--- DATASET RECORDS ---

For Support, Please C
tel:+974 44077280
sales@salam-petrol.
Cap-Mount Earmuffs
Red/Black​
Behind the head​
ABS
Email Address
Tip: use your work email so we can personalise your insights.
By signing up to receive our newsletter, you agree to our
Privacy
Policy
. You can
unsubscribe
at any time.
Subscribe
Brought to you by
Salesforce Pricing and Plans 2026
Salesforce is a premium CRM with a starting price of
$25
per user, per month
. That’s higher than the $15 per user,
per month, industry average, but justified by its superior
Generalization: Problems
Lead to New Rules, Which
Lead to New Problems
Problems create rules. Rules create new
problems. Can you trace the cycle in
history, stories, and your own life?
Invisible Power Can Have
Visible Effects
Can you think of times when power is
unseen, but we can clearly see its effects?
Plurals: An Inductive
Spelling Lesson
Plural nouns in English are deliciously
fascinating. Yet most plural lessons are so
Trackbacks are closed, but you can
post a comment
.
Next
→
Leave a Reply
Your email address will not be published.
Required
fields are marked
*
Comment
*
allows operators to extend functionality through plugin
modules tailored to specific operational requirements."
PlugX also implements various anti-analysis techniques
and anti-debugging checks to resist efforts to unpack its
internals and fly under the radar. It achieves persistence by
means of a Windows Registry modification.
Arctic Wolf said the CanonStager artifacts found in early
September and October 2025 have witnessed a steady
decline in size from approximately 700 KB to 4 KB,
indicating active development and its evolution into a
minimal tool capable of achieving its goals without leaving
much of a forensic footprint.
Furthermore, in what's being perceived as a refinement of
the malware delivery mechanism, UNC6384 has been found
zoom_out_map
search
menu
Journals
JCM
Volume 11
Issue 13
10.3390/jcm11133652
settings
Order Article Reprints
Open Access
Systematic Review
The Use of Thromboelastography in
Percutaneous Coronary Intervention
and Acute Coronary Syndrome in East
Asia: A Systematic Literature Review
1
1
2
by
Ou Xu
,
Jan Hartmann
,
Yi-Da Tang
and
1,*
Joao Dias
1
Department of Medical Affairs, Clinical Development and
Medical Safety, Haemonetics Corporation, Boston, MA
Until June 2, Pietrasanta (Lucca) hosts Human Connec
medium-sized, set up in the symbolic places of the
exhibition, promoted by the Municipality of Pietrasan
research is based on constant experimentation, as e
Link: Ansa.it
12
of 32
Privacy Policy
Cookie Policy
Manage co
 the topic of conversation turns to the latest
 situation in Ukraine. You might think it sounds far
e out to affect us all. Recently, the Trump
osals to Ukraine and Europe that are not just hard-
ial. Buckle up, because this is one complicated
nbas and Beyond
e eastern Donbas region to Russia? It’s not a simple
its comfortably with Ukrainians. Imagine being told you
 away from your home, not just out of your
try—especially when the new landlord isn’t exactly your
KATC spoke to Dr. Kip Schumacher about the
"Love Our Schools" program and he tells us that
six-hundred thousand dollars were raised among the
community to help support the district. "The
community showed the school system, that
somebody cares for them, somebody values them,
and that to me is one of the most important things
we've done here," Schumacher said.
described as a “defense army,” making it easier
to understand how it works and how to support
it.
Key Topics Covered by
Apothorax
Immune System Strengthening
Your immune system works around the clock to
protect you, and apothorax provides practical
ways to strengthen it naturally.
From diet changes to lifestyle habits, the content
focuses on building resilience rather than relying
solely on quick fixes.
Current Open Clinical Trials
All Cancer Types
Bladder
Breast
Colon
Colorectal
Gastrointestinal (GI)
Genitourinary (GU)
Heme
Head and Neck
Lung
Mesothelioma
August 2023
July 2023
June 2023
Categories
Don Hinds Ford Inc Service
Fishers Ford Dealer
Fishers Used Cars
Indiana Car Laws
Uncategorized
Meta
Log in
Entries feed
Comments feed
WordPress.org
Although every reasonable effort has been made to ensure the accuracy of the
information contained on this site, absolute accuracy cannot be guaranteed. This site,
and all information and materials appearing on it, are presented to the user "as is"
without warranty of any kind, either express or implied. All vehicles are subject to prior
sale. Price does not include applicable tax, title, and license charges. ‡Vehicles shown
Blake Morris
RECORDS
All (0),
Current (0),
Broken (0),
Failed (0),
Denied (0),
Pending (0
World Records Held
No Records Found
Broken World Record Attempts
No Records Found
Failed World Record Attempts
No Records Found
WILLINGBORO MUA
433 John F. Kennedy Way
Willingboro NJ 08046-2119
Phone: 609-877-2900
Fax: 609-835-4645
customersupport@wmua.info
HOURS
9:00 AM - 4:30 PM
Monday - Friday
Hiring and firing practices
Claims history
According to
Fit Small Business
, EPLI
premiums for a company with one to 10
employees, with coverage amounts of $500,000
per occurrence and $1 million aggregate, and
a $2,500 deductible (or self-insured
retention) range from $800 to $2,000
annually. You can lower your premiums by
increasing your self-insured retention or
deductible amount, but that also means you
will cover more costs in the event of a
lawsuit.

---

WHAT NEEDS TO BE DONE.
Repeat the records word for word, starting at the first line and ending with the line that contains "per user, per month", including that line.

WRITTEN ANSWER.
For Support, Please C
tel:+974 44077280
sales@salam-petrol.
Cap-Mount Earmuffs
Red/Black​
Behind the head​
ABS
Email Address
Tip: use your work email so we can personalise your insights.
By signing up to receive our newsletter, you agree to our
Privacy
Policy
. You can
unsubscribe
at any time.
Subscribe
Brought to you by
Salesforce Pricing and Plans 2026
Salesforce is a premium CRM with a starting price of
$25
per user, per month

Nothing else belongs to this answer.